2019, qui s’achève aujourd’hui pour laisser place à 2020, aura été exceptionnelle à tous les niveaux. Théâtre d’un mouvement populaire pour le changement d’ampleur inédite, elle restera pour l’histoire comme l’année de l’affirmation sur la scène politique nationale de la société et de ses ambitions pour une Algérie démocratique et tournée vers l’avenir.

Incontestablement, 2019 aura été une année pas comme les autres pour l’Algérie. Jamais, probablement, dans l’histoire récente du pays une année n’aura été aussi porteuse d’évènements marquants. Une succession de faits qui poinçonnera la vie nationale et maintiendra le pays dans une tension permanente, rythmée par les manifestations hebdomadaires du Hirak, devenues de véritables rendez-vous politiques. Faute de vie partisane. Tout a commencé lorsqu’un certain 22 février, les Algériens, choqués par les perspectives d’un possible cinquième mandat du président Abdelaziz Bouteflika, sont sortis en masse dans les rues d’Alger et dans les grandes villes du pays scandant le refus de cette éventualité.
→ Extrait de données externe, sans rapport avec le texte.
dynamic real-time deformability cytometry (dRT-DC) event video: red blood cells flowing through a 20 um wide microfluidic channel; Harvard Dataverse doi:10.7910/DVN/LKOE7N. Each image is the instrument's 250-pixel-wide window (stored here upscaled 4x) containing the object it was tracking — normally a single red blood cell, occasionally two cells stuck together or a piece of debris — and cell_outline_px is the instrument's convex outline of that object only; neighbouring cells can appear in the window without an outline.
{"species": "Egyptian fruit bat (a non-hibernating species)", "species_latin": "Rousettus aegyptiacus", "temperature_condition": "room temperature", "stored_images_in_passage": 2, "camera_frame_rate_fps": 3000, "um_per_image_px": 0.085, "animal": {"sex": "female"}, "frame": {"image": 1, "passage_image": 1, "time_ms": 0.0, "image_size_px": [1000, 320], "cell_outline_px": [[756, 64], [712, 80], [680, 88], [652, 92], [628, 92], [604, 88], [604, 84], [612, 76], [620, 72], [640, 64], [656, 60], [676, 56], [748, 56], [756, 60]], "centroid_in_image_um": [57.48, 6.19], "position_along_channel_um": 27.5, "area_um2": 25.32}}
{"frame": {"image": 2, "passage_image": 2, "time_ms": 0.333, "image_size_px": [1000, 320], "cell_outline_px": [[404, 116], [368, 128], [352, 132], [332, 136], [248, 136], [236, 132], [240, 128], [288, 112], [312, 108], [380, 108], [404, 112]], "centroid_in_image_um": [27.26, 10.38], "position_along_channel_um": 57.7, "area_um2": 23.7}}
Le 2 avril, sous la pression populaire, Abdelaziz Bouteflika démissionne dans des conditions de tension extrême. L’institution militaire se retrouve soudain au-devant de la scène politique pour y jouer un rôle de premier plan. L’annonce des présidentielles pour le 4 juillet ne tiendra pas la route face au refus manifeste de la population. En parallèle, le général de corps d’armée Ahmed Gaïd Salah insistera sur une sortie de crise dans le cadre stricte de la Constitution. Malgré l’intransigeance du pouvoir, le Hirak populaire ne faiblit pas, les manifestations du vendredi suivies, le mardi, par celles des étudiants, se poursuivent inlassablement, se faisant chaque fois échos. Le pouvoir, qui semble avoir misé sur un essoufflement du mouvement, maintient le cap de l’organisation des présidentielles, le plus vite possible. L’arrestation, le 9 mai, de l’ancien chef des Renseignements Toufik Mediene et du frère du Président, Saïd, ainsi que le coordonnateur à la présidence Athmane Tartag, fait déjà basculer le pays dans une nouvelle dimension. La crise politique arrive à son summum avec un blocage difficile à dépasser. La mise sous mandat de dépôt par la justice militaire de personnalités lourdes constituera à l’évidence une transformation majeure de la crise. Ces affaires de justice, dans le cadre d’une grande opération « mains propres » visant des figures de « l’ancien système », se poursuivront sous l’œil des Algériens mi-consternés mi-amusés.
En pleine crise politique, toujours sans issue, l’Algérie se retrouve avec pas moins d’une dizaine d’ex-ministres mis en détention à la prison d’El-Harrach, deux ex-Premier ministres et l’ex-DGSN. Les deux ex-Premiers ministres Ahmed Ouyahia et Abdelmalek Sellal, les ex-ministres Amara Benyounes, Amar Ghoul, Ould Abbes, Saïd Barkat, Yousef Yousfi, Abdelghani Zaalane et Mohamed El-Ghazi. D’autres ministres sont sous contrôle judiciaires, à l’image de Karim Djoudi, Amar Tou, Mohamed Benmeradi et Tayeb Louh. Ce bouleversement sensationnel de la chronique judiciaire constitue probablement l’évolution la plus marquante de cette année 2019. Fin juillet, l’ancien président de l’APN, Karim Younès, est désigné à la tête d’une instance du dialogue et de médiation, il est chargé d’entamer et d’engager un processus de dialogue dans l’objectif de trouver une solution à la crise. L’élection présidentielle aura finalement bien eu lieu le 12 décembre comme annoncé par Gaïd Salah malgré une tension extrême. Abdelmadjid Tebboune est élu Président au premier tour face à quatre autres candidats, qui auront fait une campagne dans des conditions contraignantes. Le nouveau Président se retrouve face à une mission délicate, mettre en place les assises de la transition. Le 23 décembre, les Algériens sont abasourdis par l’annonce du décès du chef d’état-major Gaïd Salah. Ce dernier était devenu, durant cette année 2019, l’un des personnages clés du pouvoir. Son inhumation, digne d’un chef d’Etat, donnera lieu à des expressions de peine à la mesure du personnage, considéré comme le « sauveur de l’Algérie ». L’année 2019 s’achève ainsi, alors que les observateurs attendent la composante du gouvernement de Abdelaziz Djerrad, nommé récemment par le Président Tebboune. Les Algériens, eux, sont toujours en quête de signes que le plus dur est derrière eux.